Author: Grace Shackman
Jeff Schaffer was still in his twenties in 1976 when Manchester's village president, David Little, recruited him to join the village council.
"He knew a lot about construction," recalls Little. "He was a young guy, but so was I."
At the time, Manchester was building two bridges and overhauling its sewer and water systems. Schaffer worked at Wolverine Pipe Line, a company that pipes gas from Texas, and Little wanted the benefit of his experience.
At the next election. Little stepped down as village president. Schaffer succeeded him, staying two terms. During Schaffer's time in Manchester government, the village separated its storm and sanitary sewers, upgraded its sewage treatment plant, built a water tower, and added new fire hydrants.
Last March Schaffer was again elected village president, twenty years after his first stint.

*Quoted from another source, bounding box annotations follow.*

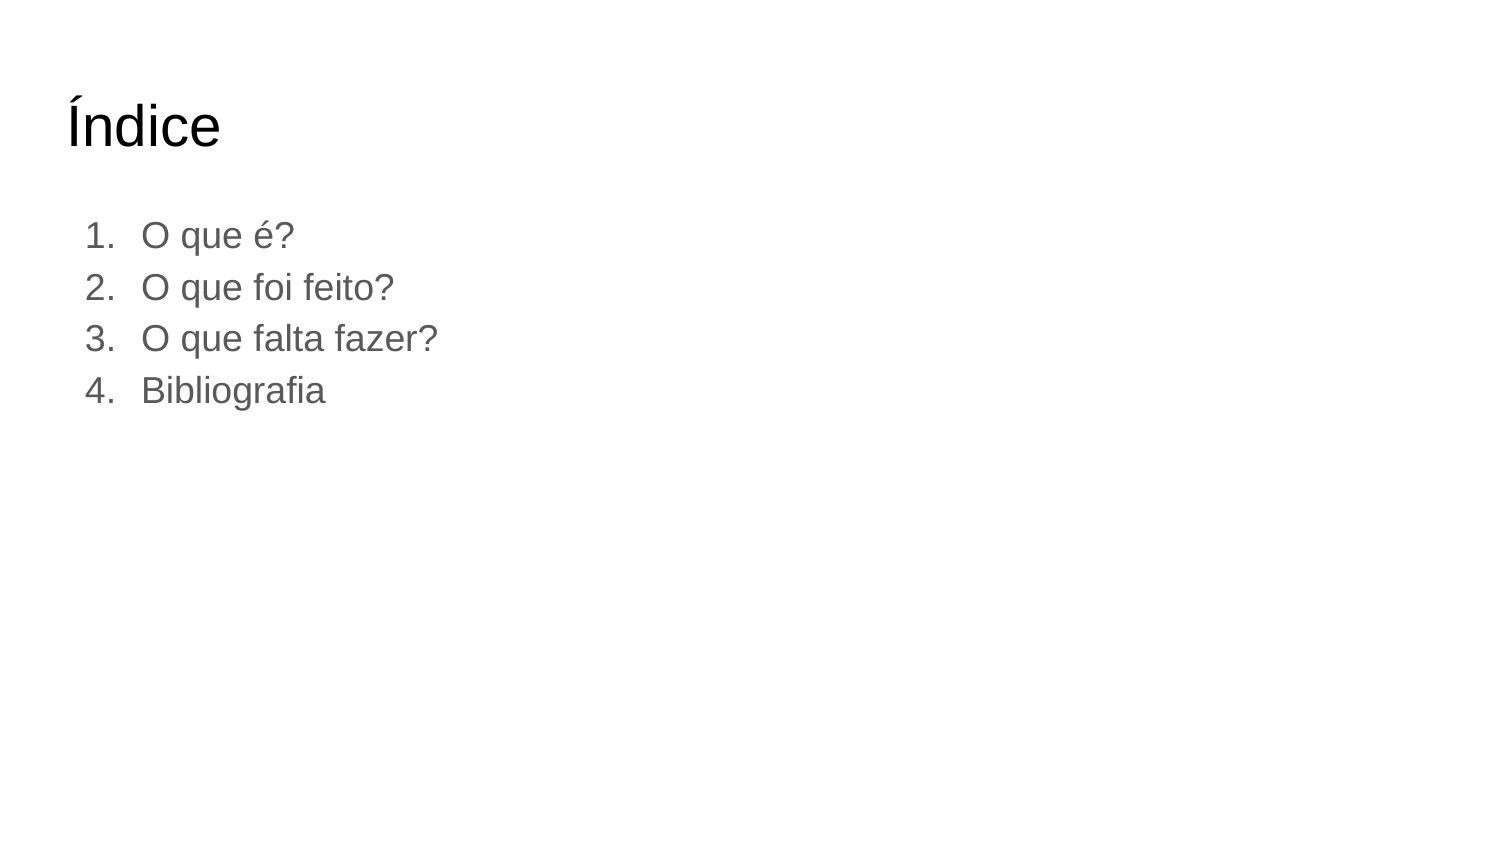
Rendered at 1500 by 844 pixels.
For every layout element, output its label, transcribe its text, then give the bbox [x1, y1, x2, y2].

title Índice [51, 72, 1449, 167]
list O que é? O que foi feito? O que falta fazer? Bibliografia [51, 189, 1449, 750]
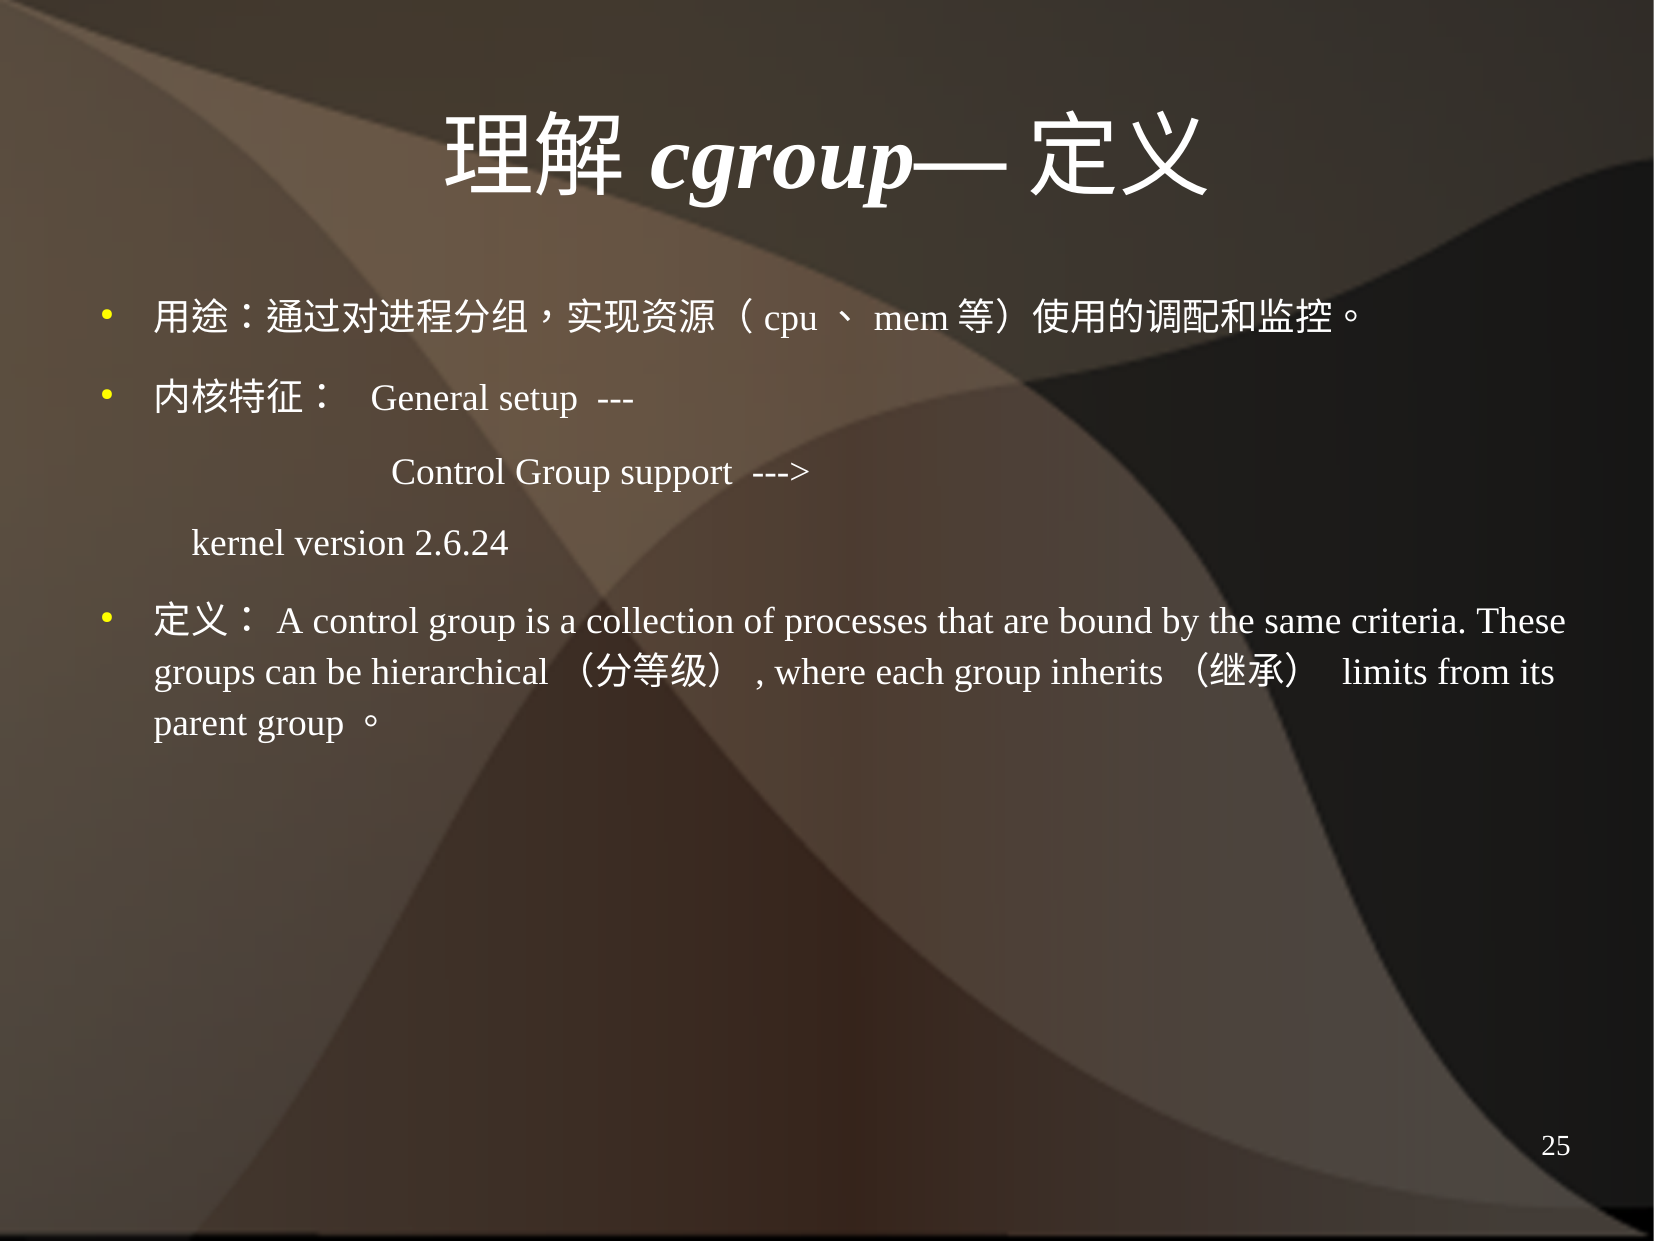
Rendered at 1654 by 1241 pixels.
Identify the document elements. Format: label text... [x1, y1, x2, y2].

picture [0, 0, 1654, 1241]
title 理解cgroup—定义 [82, 49, 1571, 257]
list 用途：通过对进程分组，实现资源（cpu、mem等）使用的调配和监控。 内核特征： General setup --- Control Group support ---> kernel version 2.6.24 定义：A control group is a collection of processes that are bound by the same criteria. These groups can be hierarchical（分等级）, where each group inherits（继承） limits from its parent group。 [82, 290, 1571, 1109]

Today Manchester's main issue is growth—another good project for a man who takes pride, as Little puts it, in "physical acheivements."
Schaffer has lived in the Manchester area all his life, except for a brief stay in Ypsilanti while he attended Cleary College. His grandfather owned a dairy farm west of town at Austin and Sharon Hollow roads, and also co-owned a lumber yard where the Manchester Township Hall now stands. Schaffer says he grew up to value community service after seeing how his grandfather was always willing to help his neighbors.
"He'd say to someone who lost a barn and couldn't afford a new one, 'Don't worry, we'll give you the lumber,'" Schaffer recalls.
In the years between his two stints as village president, Schaffer served on Manchester's school board, and he and his wife, Connie, raised two children, Dawn and William. After twenty-seven years at Wolverine Pipe Line, he is now in charge of above-ground maintenance on Wolverine's systems from Kalamazoo to Detroit to Toledo.
Although Schaffer is a grandfather, he's still slender and still blond. He wears jeans, a T-shirt, and cowboy boots to work and treats colleagues and customers with small-town politeness—he addresses people as "ma'am" and "sir." His style, both as a boss and as a village leader, is to work as part of a team. "I encourage people on council to talk," he says.
In the last twenty years, Manchester has changed in many ways. There is no longer any active farming within the village limits. A few new industries have moved in. A village manager, Jeff Wallace, now runs day-to-day operations.
But Manchester is still a small town, and Schaffer says he appreciates the values that come with that—"the closeness, the willingness to be a good neighbor."
Still, he says, growth is a fact of life. Two housing projects are being built in the village, the homes and condos of Manchester Woods and the River Ridge apartments. Several other housing and light industry projects are in the discussion stage. "I'm not adverse to growth," explains Schaffer, "but we need to control growth, shape it so it's a good deal."
Appropriately, Schaffer uses a construction metaphor to describe his work as village president. "I keep laying the bricks in the foundation," he says. "It'll be here when we're long gone."